Eksistensi Torino setelah peristiwa mengenaskan itu dibuktikan dengan gelar Scudetto ketujuh pada musim 1975/1976 serta tiga trofi Piala Italia pada 1967/1968, 1970/1971, dan 1992/1993.
Sementara The Red Devilsbangkit dengan memenangi sepasang gelar Liga Primer Inggris medio 1960-an dan satu titel Piala Champions di musim 1967/1968.
Sampai kemudian berkembang menjadi klub tersukses di tanah Inggris bahkan Eropa berkat puluhan trofi yang didapat sejak Sir Alex Ferguson duduk sebagai pelatih di penghujung 1980-an hingga periode 2010-an awal.
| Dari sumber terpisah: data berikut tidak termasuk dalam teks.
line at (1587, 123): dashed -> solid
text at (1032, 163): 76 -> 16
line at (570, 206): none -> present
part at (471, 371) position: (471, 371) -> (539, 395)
Musibah yang diderita Chapecoense memang begitu menyayat hati.Namun mereka tak boleh menyerah pada nasib begitu saja. Furacao do Oeste mesti bangkit dan kembali mengejar impian-impian besar seperti yang mereka lakukan dalam enam tahun terakhir.
Karena hanya dengan bangkit dari keterpurukan, penggawa Chapecoense yang kini telah berada di surga dapat tersenyum kembali.Begitu juga dengan warga Chapeco yang begitu mencintai kesebelasan yang berasal dari kotanya.
Sehingga kelak, waktu akan bercerita kepada generasi berikutnya bahwa Chapecoense adalah tim yang hebat. Tim yang selalu bertarung dalam kondisi sesulit apapun, demi kebanggaan serta keceriaan dan demi impian yang selalu dicita-citakan.